Blog Post

How Cornerstone Insights Will Unlock Big Data Potential in HR

Cornerstone Editors

Cornerstone recently announced Cornerstone Insights, a suite of predictive analytics dashboards that a applies sophisticated data science to workforce data, enabling business leaders to answer burning questions about how to use data to better hire, train, manage, and retain top talent. Max Simkoff, VP of Analytics at Cornerstone OnDemand, answers a few questions on how why this is an important announcement and why analytics will transform the state of talent management.

How will analytics transform talent management and business as a whole?

The term "talent management" was conceived 15-20 years ago. Since then, there has been a constant focus on automating key processes such as recruiting, onboarding, learning, succession, and performance management, as well as just getting all of the key transactional talent data in one place. Now that massive volumes of this talent data sit in the cloud with large enterprise talent management providers, analytics will be used to transform talent management from the world of process automation to intelligent decision support.

For example, whereas five years ago the focus was on automating the application process within the recruiting realm, with analytics the focus will now become automatically identifying the key attributes of individuals such as behaviors, competencies, and even keywords on a resume that statistically correlate to higher performing, longer-tenured employees.

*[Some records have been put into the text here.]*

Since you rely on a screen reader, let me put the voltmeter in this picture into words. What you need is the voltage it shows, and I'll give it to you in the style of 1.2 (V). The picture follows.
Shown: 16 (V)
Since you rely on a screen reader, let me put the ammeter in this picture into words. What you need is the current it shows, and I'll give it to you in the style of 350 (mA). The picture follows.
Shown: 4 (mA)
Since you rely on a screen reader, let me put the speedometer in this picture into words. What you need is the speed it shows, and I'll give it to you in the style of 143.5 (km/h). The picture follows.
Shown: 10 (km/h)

This will have far-reaching, significantly positive implications for business in general because it will mean much more consistent and data-supported decisions that result in higher performing teams who drive better bottom-line results.

What is the most interesting use case of analytics you have seen implemented to date?

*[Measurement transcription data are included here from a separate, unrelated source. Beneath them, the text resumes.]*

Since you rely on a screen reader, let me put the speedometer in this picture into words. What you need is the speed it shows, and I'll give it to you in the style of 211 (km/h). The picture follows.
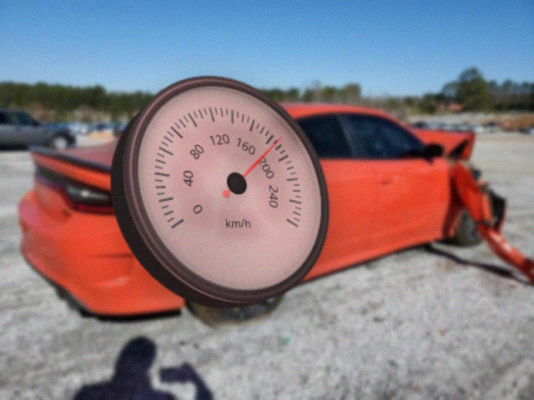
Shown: 185 (km/h)
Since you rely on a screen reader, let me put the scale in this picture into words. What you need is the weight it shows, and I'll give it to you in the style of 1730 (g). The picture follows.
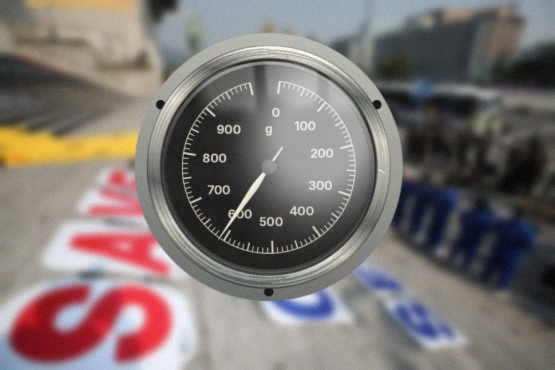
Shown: 610 (g)
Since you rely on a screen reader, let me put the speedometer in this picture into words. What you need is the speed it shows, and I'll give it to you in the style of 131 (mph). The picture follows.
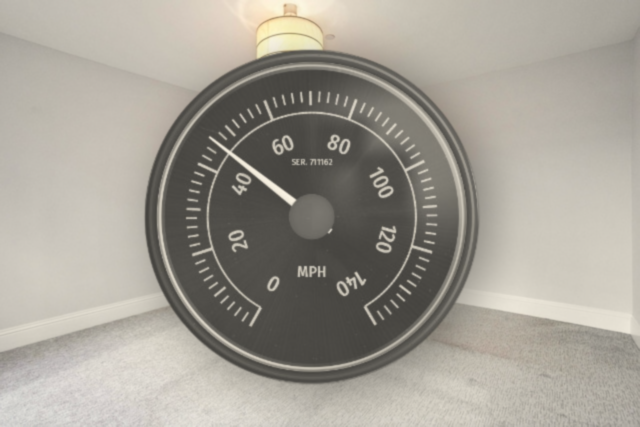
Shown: 46 (mph)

One use case that I believe is going to change the field of professional development in a very fast period of time is one that we have developed and deployed at Cornerstone, "predictive career-pathing." We have developed an algorithm powered by our machine learning engine that can show what the most successful career paths within any organization look like via a visual succession path diagram—using any employee or position as a starting point.

Every employee within a company can now explore what their own individual ideal career path might be, based on the experience of people who were previously in their position. They can now see what other jobs or roles they took on from that position and what their promotion track within the organization looked like. Using this has uncovered some very uncommon career paths that are unique to certain organizations.

For the first time employees have complete transparency and accuracy around how to achieve their ideal destination within their company. What is really amazing about this particular use case is that it also links career paths to associated actions and learning courses so that an employee can not only see what a potential career path is—but what courses they can self-register for in order to get there faster.

What is a common misconception of what analytics can/cannot do?

Perhaps the most common misconception around analytics is confusing correlation with causation. Most often, analytics is uncovering correlations that are statistically significant enough to demonstrate that two or more items are related—but it’s an entirely different thing altogether to say that one is actually causing the other. In order to determine causation, you need to make sure that your analytics algorithms have some unique and important quantitative methods built-in and additionally that you test them using A/B or randomized methods to separate correlations from causative factors.

What do you think businesses will be doing with analytics five years from now?

With all of the progress we’ve seen in the past five years, it’s almost impossible to imagine how far and fast the analytics world is going to advance in another five years. Based on the current foundation that has been built, we can expect to see advances in natural linguistic processing and semantic analytics to be able to automatically mine online profiles like LinkedIn and resumes to identify collections of experience or keyword phrases that identify high performers. Additionally, with the large volume of data being produced by employees every day we will likely be in a world where the performance review moves from an annual event to a continuous set of iterative interactions with employees that enables true iterative feedback based on observed patterns of data. Ultimately we’ll see HR and Talent Professionals get more focused on interpreting data and analytics and less focused on putting processes in place.

What are you most excited about with the release of Cornerstone Analytics?

It is extremely exciting that we are now able to immediately tap into over 15 years’ worth of valuable talent data and what we’ll be able to do with that data, especially in the area of learning and development. Cornerstone has a massive amount of highly granular, accurate data about how people learn. Our ability to mine this data and produce actionable recommendations will likely change the face of professional development in a way that both accelerates how people learn as well as where they choose to explore new knowledge.